The eye of the cyclone
In effect, the financial markets are experiencing an unusual calmness. Are we standing in the eye of the cyclone or out of it? Rates are on hold both in the U.S. and in Europe and most of the bad news are discounted in current levels. The Federal Reserve should leave rates unchanged for most of 2008. Chairman Bernanke admitted that the financial crisis is hitting the economic growth. Inflation is a menace, but officials want to measure the state of the economy before committing again, since tax rebate checks are still getting into the mail and rates are low enough to stimulate growth. In reality, unemployment is increasing and might accelerate further in the last part of 2008. Jobless claims are high at 432,000 units. Americans continue to heavily relay on credit cards for the day-to-day expenses and consumption is softening.

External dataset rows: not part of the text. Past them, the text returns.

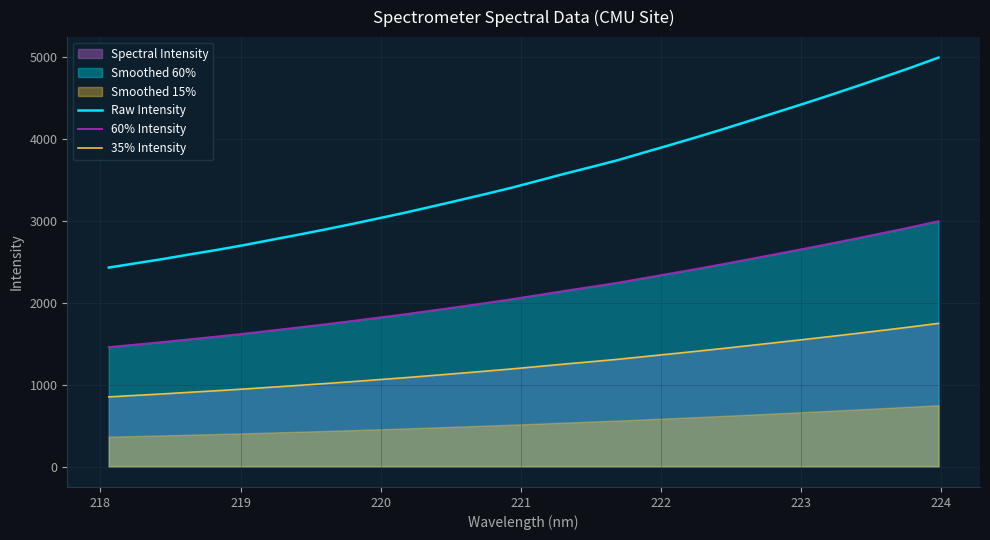

True or false: 35% Intensity and Raw Intensity cross at least once.

False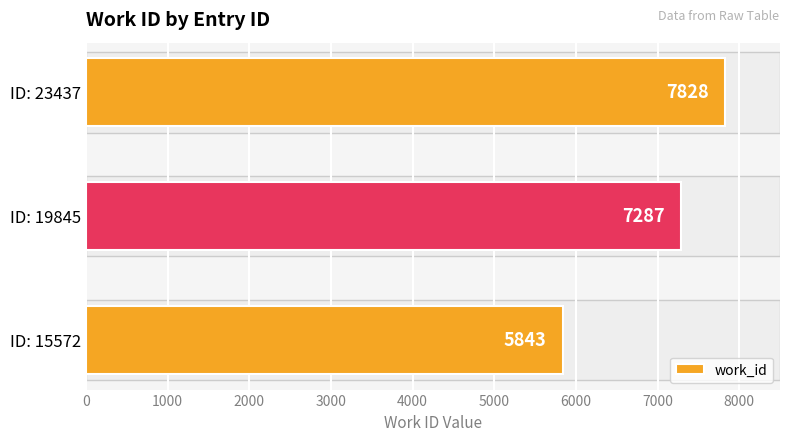

What is the sum of the values at ID: 19845 and ID: 15572?

13130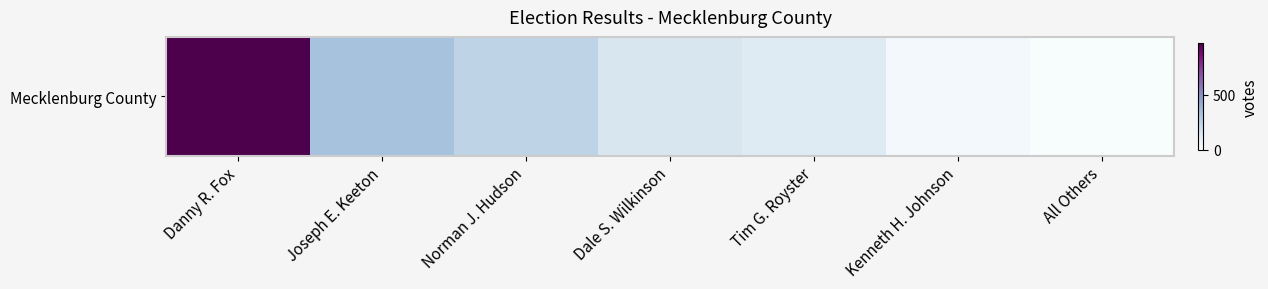

The value at All Others is 296. True or false?

False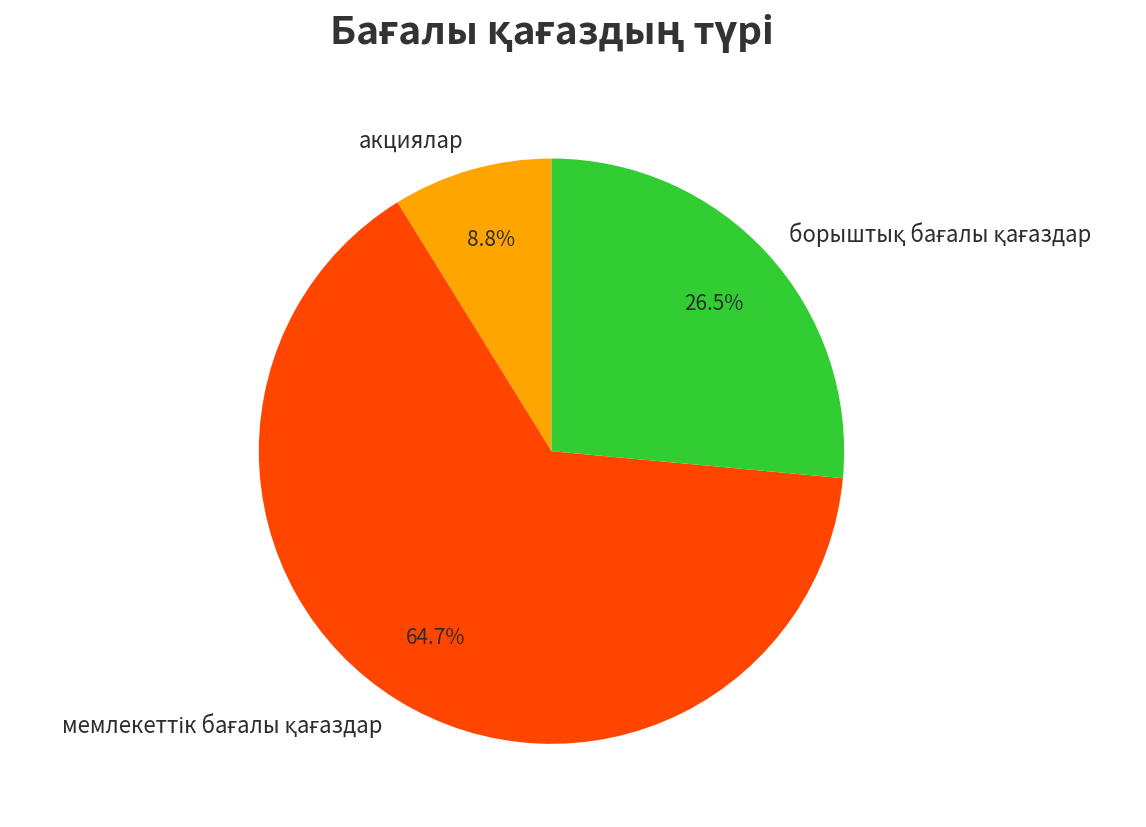

How much of the chart is everything except акциялар?

91.2%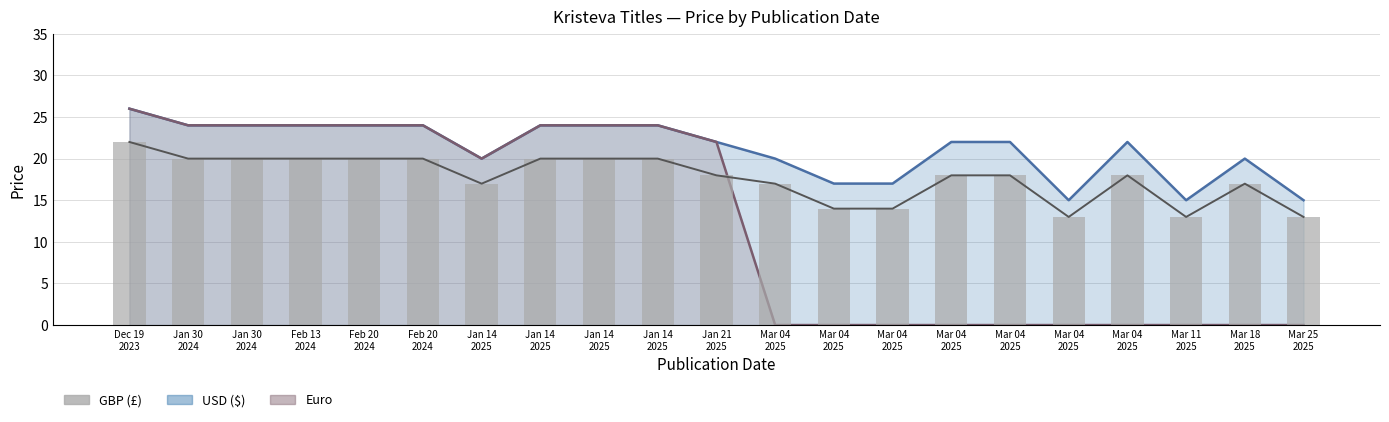

What is the difference between the maximum and minimum values?

9.0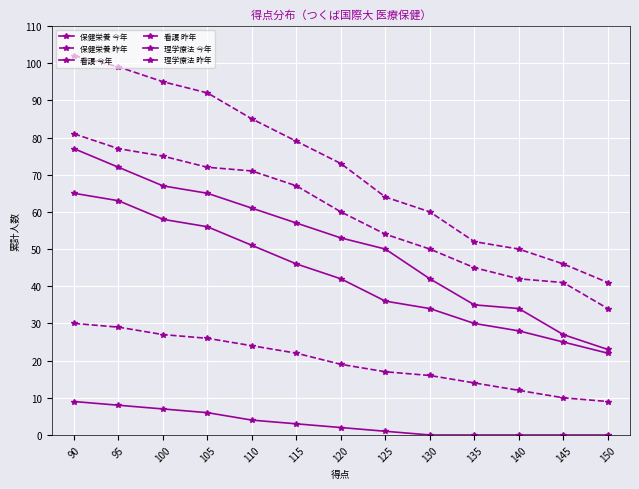

Rank the series at 110 from highest to lowest value.

看護 昨年, 理学療法 昨年, 看護 今年, 理学療法 今年, 保健栄養 昨年, 保健栄養 今年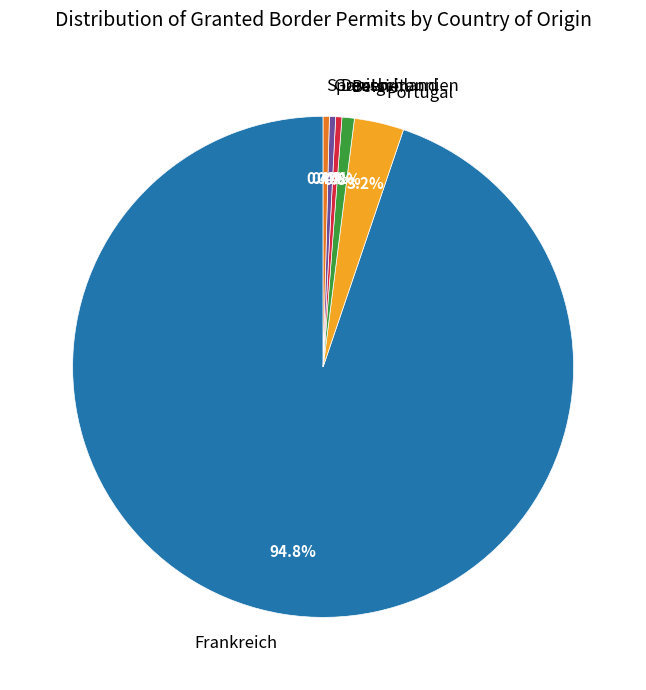

Approximately how many times larger is the value at Deutschland compared to Belgien?

0.5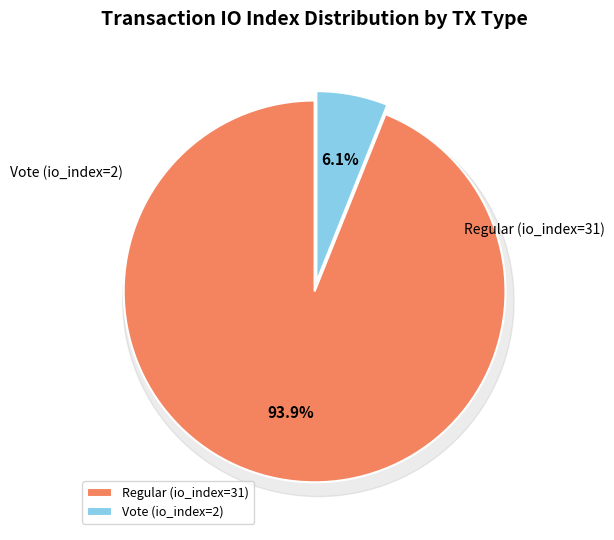

What is the majority slice?

Regular (io_index=31)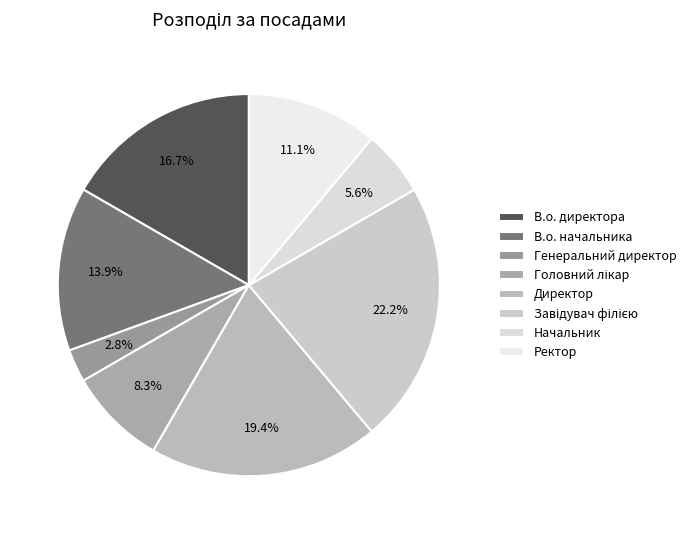

Count the number of slices in the pie.

8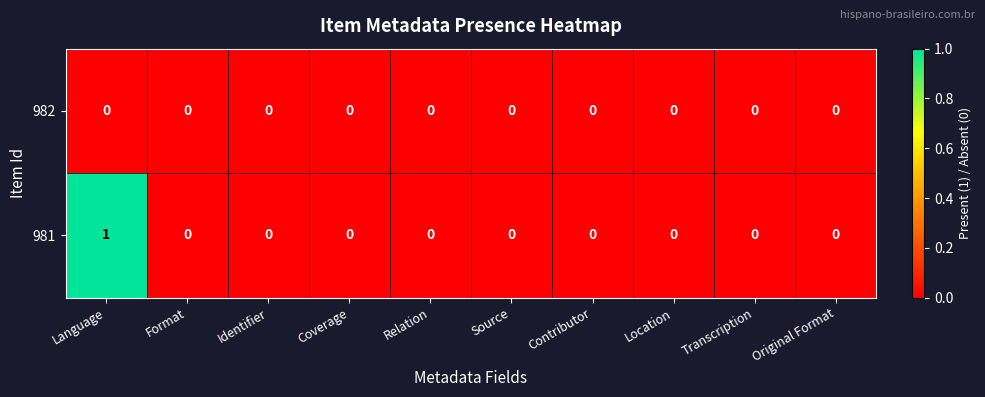

Count the number of categories in the chart.

10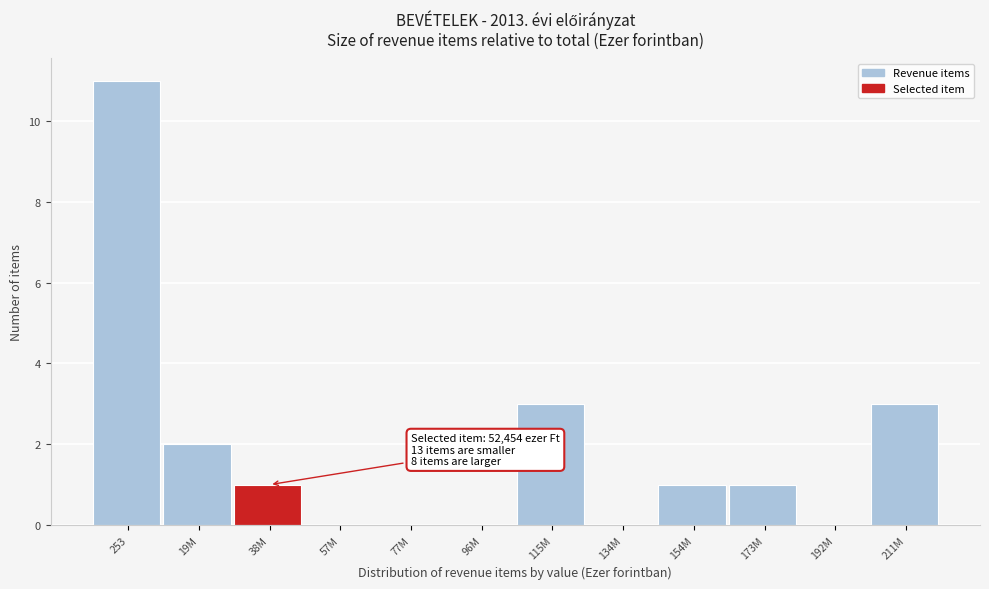

Reading left to right, transcribe all the data shown in this chart.

253=11	19M=2	38M=1	57M=0	77M=0	96M=0	115M=3	134M=0	154M=1	173M=1	192M=0	211M=3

Personal spending moved up 0.6% in June (down 0.2% when adjusted for inflation), but total income increased only 0.1% and disposable personal income fell 1.9%. Only the service industries were mildly effected by the economic contraction. Manufacturing and good producing jobs are instead in red. The weakness of the manufacturing sector was confirmed by latest ISM manufacturing data. In July, ISM was practically unchanged at 50 (48 expected) and above the low of 48.3 touched in February of this year. However, new orders fell to 45 from 49.6, while the employment index rose to 51.9 from June’s 43.7. Actually, the Conference Board’s consumer confidence index move up to 51.9 in July (50.2 expected) from June’s 51.0, but the index stays near the bottom of the past sixteen years. As a result, numbers must be checked again in the future to confirm the validity.